Lire, lire, lire encore…

Hier soir, La Grande Librairie proclamait les résultats de son enquête : quel est le livre qui a changé votre vie ? 5500 réponses. C’est incroyable !

La palmarès est le suivant. Les livres les plus cités : 1. Le Petit Prince.  2. L’étranger.  3. Voyage au bout de la nuit. 4. L’écume des jours. 5. A la recherche du temps perdu. 6. Le grand Meaulnes. 7. L’alchimiste. 8. Belle du Seigneur. 9. Cent ans de solitude. 10. Les fleurs du mal. 11. La peste. 12. Harry Potter. 13. 1984. 14. Le monde selon Garp. 15. Crimes et châtiments. 16. Le Seigneur des Anneaux. 17. Le Parfum. 18. Le journal d’Anne Frank. 19. Madame Bovary. 20. Les Misérables. Et je ne résiste pas à vous donner le vingt-et-unième que j’adore : Antigone de Jean Anouilh. Allez lire les commentaires sur le site de l’émission. C’est un régal ! Sur ces 21, j’en ai lu 16. Mais j’ai choisi pour mon vote « Fureur et Mystère » de René Char, un poète. Ma passion. Toute son œuvre à la Pleïade est sur ma table de chevet.

Chaque empreinte est différente. Soit le message de l’auteur, soit le style, soit l’histoire, soit l’atmosphère, soit le personnage… Oser dire ce que lire m’a donné me semble une effraction insoutenable. Longtemps, les livres, oui, les livres, indistinctement, ont participé à ma survie. Le refuge, gamine, des après-midi entières, où ma tante s’inquiétait de ne jamais me voir sortir et jouer comme tout le monde, puis adolescente, des soirées entières, à chercher la quête du sens de la vie, enfin des nuits entières, jeune adulte, à me sauver de l’engloutissement du néant. Les livres, planche de salut !

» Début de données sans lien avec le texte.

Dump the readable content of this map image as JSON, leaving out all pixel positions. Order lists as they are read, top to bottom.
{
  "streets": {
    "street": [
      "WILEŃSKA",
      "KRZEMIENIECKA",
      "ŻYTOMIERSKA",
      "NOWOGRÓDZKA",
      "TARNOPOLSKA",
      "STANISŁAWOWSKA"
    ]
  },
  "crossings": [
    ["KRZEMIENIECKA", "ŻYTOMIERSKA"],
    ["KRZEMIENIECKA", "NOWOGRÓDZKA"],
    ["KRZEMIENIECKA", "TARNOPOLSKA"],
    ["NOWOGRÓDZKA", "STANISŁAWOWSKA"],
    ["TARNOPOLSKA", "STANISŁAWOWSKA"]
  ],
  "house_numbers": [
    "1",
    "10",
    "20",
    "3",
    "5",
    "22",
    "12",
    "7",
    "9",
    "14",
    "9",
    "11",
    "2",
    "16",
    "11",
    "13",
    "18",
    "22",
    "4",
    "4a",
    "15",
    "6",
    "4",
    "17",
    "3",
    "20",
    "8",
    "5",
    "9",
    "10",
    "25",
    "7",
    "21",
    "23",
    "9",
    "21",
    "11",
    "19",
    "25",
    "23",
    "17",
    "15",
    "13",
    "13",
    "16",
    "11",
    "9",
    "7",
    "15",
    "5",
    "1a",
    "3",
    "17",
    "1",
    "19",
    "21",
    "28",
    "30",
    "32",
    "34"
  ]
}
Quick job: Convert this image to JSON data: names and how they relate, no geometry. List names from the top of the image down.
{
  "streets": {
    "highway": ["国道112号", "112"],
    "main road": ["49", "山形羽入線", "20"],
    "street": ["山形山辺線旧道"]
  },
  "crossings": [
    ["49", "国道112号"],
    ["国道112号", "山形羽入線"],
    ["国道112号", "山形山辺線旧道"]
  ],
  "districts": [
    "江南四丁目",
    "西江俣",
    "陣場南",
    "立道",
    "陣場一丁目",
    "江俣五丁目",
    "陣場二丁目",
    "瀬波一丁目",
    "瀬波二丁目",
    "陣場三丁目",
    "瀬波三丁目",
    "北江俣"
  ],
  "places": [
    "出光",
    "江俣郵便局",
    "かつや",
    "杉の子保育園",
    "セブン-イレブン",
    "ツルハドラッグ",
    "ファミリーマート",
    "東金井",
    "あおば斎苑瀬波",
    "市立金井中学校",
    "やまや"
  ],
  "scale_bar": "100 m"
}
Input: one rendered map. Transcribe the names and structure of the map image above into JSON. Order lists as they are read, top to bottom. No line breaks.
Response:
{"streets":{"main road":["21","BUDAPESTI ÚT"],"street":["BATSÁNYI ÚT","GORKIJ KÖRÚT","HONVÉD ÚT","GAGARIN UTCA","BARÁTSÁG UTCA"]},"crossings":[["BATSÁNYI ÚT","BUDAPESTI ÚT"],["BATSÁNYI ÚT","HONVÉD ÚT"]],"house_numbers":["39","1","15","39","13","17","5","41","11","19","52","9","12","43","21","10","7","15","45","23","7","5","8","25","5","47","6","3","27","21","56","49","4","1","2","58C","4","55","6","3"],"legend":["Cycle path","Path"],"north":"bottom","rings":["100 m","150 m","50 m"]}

Puis, j’ai cessé de lire de la littérature blanche. Je voulais vivre par moi-même, cesser de me réfugier dans les héros de mes livres, oui, de mes livres, toujours indistinctement. Cette fois, j’allais devenir l’héroïne de ma propre vie ! Enfin ! Et ça a marché ! Quitter les livres, c’est aussi, paradoxalement, accepter d’écrire les pages de sa propre histoire.

Je me suis mise à lire de la littérature noire et policière, exclusivement. Elle aborde la question du sens. Sens de la vie, de la mort et de l’amour. Questions énigmatiques auxquelles chacun a sa réponse singulière. J’écris pour, à mon tour, creuser ce sillon de l’incompréhensible questionnement de l’aventure humaine.

Depuis peu, je recommence à lire de la littérature blanche. J’ai changé mon rapport à la lecture.

Mais je remarque surtout, depuis mon embarquement dans l’Académie d’Anaël Verdier, je n’ai plus le temps de lire !!!